● **Task description**: Write out all the data verbatim. Skip images.

● **Data section**:
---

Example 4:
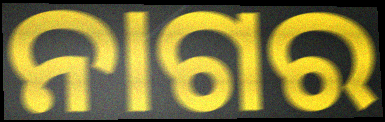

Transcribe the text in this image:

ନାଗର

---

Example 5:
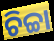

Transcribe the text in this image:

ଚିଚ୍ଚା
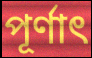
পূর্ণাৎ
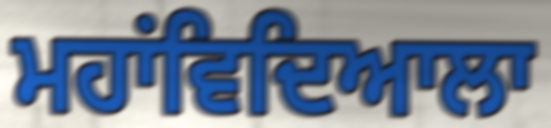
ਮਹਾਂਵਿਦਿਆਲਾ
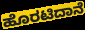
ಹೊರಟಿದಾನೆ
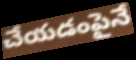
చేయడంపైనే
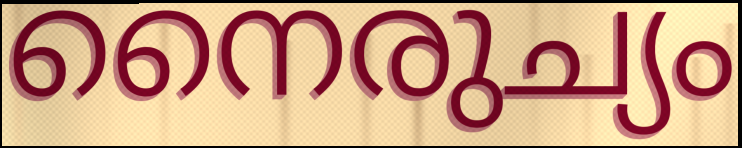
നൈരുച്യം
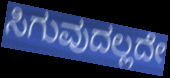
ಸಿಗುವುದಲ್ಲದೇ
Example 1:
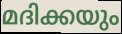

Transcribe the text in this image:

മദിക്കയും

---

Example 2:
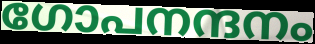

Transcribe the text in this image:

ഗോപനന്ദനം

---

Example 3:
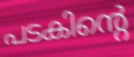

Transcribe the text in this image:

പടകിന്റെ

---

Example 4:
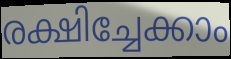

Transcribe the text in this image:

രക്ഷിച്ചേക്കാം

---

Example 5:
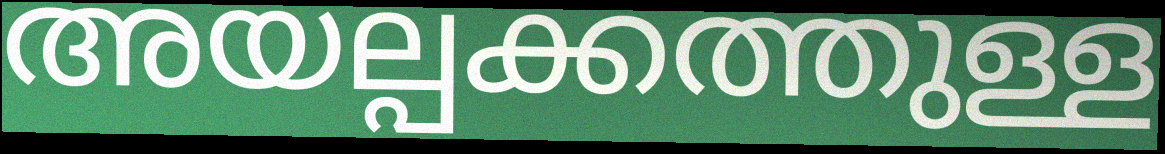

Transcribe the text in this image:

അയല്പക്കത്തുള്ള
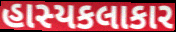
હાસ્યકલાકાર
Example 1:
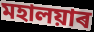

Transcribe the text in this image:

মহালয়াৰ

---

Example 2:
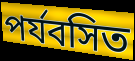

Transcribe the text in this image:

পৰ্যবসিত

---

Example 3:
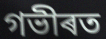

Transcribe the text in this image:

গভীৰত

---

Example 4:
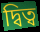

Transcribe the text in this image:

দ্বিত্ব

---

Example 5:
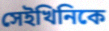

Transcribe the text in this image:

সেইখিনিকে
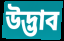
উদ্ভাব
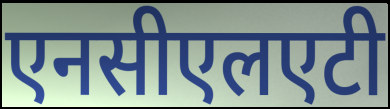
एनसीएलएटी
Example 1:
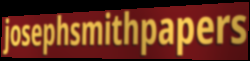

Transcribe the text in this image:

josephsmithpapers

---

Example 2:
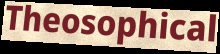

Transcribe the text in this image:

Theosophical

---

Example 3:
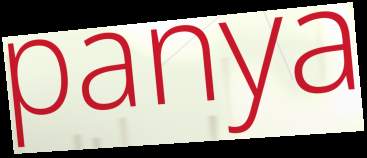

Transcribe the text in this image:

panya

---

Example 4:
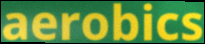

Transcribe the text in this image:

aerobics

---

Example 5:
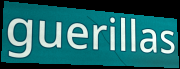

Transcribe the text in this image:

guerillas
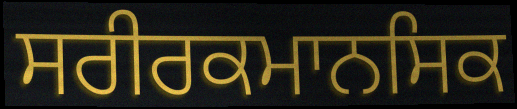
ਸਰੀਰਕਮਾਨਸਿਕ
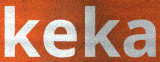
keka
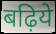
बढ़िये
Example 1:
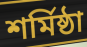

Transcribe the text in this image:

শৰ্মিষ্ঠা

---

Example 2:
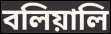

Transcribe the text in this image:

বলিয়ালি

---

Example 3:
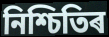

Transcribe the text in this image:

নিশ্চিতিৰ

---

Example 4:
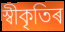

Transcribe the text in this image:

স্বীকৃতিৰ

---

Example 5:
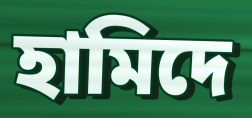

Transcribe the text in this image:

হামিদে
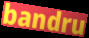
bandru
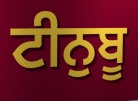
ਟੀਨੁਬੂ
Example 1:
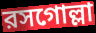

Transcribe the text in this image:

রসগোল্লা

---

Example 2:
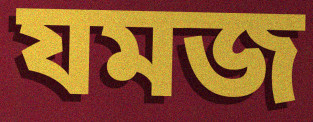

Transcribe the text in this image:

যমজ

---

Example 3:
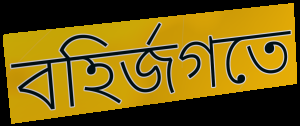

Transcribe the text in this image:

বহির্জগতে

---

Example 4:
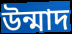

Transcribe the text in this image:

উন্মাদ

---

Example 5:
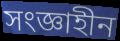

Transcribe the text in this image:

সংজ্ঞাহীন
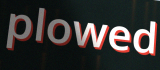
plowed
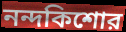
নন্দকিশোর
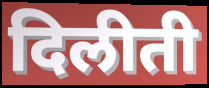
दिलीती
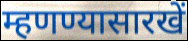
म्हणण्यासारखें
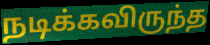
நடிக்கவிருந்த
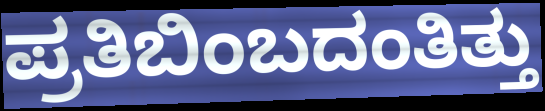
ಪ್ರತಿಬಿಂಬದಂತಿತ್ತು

● **Task result**:
---

Example 4:

Transcribe the text in this image:

ନାଗର

---

Example 5:

Transcribe the text in this image:

ଚିଚ୍ଚା
পূর্ণাৎ
ਮਹਾਂਵਿਦਿਆਲਾ
ಹೊರಟಿದಾನೆ
చేయడంపైనే
നൈരുച്യം
ಸಿಗುವುದಲ್ಲದೇ
Example 1:

Transcribe the text in this image:

മദിക്കയും

---

Example 2:

Transcribe the text in this image:

ഗോപനന്ദനം

---

Example 3:

Transcribe the text in this image:

പടകിന്റെ

---

Example 4:

Transcribe the text in this image:

രക്ഷിച്ചേക്കാം

---

Example 5:

Transcribe the text in this image:

അയല്പക്കത്തുള്ള
હાસ્યકલાકાર
Example 1:

Transcribe the text in this image:

মহালয়াৰ

---

Example 2:

Transcribe the text in this image:

পৰ্যবসিত

---

Example 3:

Transcribe the text in this image:

গভীৰত

---

Example 4:

Transcribe the text in this image:

দ্বিত্ব

---

Example 5:

Transcribe the text in this image:

সেইখিনিকে
উদ্ভাব
एनसीएलएटी
Example 1:

Transcribe the text in this image:

josephsmithpapers

---

Example 2:

Transcribe the text in this image:

Theosophical

---

Example 3:

Transcribe the text in this image:

panya

---

Example 4:

Transcribe the text in this image:

aerobics

---

Example 5:

Transcribe the text in this image:

guerillas
ਸਰੀਰਕਮਾਨਸਿਕ
keka
बढ़िये
Example 1:

Transcribe the text in this image:

শৰ্মিষ্ঠা

---

Example 2:

Transcribe the text in this image:

বলিয়ালি

---

Example 3:

Transcribe the text in this image:

নিশ্চিতিৰ

---

Example 4:

Transcribe the text in this image:

স্বীকৃতিৰ

---

Example 5:

Transcribe the text in this image:

হামিদে
bandru
ਟੀਨੁਬੂ
Example 1:

Transcribe the text in this image:

রসগোল্লা

---

Example 2:

Transcribe the text in this image:

যমজ

---

Example 3:

Transcribe the text in this image:

বহির্জগতে

---

Example 4:

Transcribe the text in this image:

উন্মাদ

---

Example 5:

Transcribe the text in this image:

সংজ্ঞাহীন
plowed
নন্দকিশোর
दिलीती
म्हणण्यासारखें
நடிக்கவிருந்த
ಪ್ರತಿಬಿಂಬದಂತಿತ್ತು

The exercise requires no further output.